__TASK DIRECTIONS__: Whenever a line contains the string "GOSPEL", copy it out of the entries.

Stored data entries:
::::
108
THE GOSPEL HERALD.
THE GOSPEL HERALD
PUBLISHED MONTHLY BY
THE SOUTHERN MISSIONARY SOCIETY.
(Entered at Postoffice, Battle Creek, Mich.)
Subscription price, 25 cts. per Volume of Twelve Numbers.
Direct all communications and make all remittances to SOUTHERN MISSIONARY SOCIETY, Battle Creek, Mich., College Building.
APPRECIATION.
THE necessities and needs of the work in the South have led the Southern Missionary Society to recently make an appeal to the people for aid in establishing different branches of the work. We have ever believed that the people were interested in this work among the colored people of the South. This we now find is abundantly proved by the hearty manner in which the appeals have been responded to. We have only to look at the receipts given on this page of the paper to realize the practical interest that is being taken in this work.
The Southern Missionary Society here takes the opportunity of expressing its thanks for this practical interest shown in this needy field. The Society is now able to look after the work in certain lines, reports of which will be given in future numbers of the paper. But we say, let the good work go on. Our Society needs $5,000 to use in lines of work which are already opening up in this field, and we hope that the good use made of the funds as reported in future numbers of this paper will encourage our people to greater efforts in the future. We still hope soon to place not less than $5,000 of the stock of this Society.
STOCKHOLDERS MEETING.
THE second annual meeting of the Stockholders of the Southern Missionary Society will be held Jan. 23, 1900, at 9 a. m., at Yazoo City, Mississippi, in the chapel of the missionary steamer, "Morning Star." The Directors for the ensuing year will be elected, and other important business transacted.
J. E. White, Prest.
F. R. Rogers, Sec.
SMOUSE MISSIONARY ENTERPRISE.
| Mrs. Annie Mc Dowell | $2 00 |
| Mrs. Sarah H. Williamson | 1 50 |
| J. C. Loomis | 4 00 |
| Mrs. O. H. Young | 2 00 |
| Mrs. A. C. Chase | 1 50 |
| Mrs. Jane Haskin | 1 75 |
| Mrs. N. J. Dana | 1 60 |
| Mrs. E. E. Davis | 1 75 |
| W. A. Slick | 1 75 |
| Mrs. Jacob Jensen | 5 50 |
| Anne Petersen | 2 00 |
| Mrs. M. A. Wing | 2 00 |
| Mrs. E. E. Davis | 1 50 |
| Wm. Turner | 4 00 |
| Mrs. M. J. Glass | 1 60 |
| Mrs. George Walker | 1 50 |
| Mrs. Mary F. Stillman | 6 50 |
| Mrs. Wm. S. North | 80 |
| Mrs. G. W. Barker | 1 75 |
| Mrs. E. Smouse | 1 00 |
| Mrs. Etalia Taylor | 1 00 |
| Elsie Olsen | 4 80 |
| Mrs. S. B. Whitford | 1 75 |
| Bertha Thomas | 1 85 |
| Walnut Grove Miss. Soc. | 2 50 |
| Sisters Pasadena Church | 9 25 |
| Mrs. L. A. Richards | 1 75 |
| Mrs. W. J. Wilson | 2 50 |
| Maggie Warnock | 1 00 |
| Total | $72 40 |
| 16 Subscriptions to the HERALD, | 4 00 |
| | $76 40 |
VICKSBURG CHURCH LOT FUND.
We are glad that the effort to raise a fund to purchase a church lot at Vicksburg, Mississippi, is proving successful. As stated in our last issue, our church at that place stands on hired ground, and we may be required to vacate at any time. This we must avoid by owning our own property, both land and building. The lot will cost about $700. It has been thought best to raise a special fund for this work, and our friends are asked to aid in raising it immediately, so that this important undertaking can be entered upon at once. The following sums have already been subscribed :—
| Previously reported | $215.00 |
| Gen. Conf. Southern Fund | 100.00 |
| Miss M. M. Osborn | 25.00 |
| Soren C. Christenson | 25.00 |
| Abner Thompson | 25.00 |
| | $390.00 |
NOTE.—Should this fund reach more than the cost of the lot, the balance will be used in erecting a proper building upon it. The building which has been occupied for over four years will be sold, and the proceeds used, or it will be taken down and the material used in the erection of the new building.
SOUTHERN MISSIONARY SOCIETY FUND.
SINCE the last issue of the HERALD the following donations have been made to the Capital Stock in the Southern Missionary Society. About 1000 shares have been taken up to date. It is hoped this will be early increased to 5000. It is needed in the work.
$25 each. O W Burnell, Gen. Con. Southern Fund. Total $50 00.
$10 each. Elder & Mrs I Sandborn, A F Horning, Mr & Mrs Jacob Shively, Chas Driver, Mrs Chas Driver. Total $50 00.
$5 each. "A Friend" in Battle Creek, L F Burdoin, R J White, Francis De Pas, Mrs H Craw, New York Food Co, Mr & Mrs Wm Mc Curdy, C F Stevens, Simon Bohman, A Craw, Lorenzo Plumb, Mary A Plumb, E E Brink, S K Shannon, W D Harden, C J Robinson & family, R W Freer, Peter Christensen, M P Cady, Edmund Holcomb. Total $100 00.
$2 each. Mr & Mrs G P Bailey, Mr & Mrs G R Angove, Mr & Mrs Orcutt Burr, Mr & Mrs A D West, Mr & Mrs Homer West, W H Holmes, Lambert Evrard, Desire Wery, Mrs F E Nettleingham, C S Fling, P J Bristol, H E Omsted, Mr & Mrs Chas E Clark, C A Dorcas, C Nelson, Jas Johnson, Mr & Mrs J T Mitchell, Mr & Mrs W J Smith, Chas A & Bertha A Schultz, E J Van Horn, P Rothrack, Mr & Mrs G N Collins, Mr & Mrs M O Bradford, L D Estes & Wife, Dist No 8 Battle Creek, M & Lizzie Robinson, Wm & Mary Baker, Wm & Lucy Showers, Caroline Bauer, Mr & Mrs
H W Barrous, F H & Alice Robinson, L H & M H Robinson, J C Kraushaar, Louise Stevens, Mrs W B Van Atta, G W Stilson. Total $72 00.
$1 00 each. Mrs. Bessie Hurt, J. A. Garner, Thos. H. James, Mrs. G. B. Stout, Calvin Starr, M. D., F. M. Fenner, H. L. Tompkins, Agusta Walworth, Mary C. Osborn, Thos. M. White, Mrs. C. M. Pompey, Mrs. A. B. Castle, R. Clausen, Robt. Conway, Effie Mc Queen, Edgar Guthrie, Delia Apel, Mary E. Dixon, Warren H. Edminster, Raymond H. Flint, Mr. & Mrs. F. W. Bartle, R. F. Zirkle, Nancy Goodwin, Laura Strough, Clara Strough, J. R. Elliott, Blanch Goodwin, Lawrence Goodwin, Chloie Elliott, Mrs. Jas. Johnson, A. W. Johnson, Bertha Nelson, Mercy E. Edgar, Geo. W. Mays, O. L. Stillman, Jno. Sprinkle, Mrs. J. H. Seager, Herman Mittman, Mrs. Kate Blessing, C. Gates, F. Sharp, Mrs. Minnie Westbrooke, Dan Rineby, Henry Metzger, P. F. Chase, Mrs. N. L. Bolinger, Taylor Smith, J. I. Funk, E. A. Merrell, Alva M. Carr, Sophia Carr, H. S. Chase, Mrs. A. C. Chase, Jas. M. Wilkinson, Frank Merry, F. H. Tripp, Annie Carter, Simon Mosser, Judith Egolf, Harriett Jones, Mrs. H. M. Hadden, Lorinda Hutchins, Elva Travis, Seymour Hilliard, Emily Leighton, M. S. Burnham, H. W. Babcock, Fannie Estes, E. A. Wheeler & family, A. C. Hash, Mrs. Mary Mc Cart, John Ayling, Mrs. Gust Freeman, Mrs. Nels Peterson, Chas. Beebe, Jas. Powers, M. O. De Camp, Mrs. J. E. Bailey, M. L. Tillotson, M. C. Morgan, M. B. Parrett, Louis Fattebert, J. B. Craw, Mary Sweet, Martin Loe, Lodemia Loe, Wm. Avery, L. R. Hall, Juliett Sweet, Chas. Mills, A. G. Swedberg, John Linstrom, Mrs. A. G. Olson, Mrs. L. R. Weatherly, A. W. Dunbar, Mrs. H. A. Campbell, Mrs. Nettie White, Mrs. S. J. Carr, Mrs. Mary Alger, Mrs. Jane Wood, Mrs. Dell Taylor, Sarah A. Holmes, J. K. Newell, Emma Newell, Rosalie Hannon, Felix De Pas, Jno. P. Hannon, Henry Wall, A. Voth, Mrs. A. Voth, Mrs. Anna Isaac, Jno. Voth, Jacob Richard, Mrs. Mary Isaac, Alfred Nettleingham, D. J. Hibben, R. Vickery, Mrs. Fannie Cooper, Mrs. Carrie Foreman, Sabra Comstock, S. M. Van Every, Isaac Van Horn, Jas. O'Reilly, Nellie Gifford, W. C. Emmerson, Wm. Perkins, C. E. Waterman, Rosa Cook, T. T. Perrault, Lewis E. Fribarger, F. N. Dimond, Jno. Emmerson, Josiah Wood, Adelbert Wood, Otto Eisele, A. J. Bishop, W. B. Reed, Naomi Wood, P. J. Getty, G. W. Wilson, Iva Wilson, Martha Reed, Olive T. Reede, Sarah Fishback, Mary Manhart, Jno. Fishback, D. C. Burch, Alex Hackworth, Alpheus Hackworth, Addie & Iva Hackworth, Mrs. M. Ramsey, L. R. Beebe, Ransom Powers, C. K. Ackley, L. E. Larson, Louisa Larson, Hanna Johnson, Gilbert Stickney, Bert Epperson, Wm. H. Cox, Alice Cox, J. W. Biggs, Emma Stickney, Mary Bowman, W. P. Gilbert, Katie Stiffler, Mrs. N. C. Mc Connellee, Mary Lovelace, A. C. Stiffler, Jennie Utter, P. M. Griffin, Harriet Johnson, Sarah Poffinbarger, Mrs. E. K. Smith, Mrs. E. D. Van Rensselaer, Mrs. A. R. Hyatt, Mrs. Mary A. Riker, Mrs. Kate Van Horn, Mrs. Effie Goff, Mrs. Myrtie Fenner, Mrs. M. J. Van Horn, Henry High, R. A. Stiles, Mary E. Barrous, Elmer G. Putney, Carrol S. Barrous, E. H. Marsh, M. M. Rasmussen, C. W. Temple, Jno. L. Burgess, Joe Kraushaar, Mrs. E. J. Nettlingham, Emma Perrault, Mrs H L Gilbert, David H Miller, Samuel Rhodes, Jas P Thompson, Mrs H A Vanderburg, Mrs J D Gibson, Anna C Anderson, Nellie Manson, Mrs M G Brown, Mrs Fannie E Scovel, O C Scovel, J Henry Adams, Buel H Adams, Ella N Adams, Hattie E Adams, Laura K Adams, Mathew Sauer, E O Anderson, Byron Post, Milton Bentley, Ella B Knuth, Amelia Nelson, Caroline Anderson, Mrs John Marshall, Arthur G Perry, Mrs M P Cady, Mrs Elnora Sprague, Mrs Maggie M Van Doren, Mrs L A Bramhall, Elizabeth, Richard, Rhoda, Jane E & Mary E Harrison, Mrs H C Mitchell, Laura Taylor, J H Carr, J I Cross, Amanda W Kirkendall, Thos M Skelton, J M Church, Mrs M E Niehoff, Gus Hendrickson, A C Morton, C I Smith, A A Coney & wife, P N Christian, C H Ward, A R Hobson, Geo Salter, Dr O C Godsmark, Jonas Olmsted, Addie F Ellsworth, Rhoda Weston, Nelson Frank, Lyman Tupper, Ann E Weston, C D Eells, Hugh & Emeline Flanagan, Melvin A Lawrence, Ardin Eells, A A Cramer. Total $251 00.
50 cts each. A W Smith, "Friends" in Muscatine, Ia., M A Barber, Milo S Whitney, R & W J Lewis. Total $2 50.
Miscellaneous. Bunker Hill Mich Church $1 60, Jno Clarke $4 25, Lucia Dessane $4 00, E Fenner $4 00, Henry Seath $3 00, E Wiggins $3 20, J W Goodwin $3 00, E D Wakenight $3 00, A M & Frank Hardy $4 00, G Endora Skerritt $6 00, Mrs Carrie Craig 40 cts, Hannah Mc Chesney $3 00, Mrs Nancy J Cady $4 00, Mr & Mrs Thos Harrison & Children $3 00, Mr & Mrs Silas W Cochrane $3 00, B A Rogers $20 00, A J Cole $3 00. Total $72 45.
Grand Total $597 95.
::::
__RESPONSE TO THE TASK__:
THE GOSPEL HERALD.
THE GOSPEL HERALD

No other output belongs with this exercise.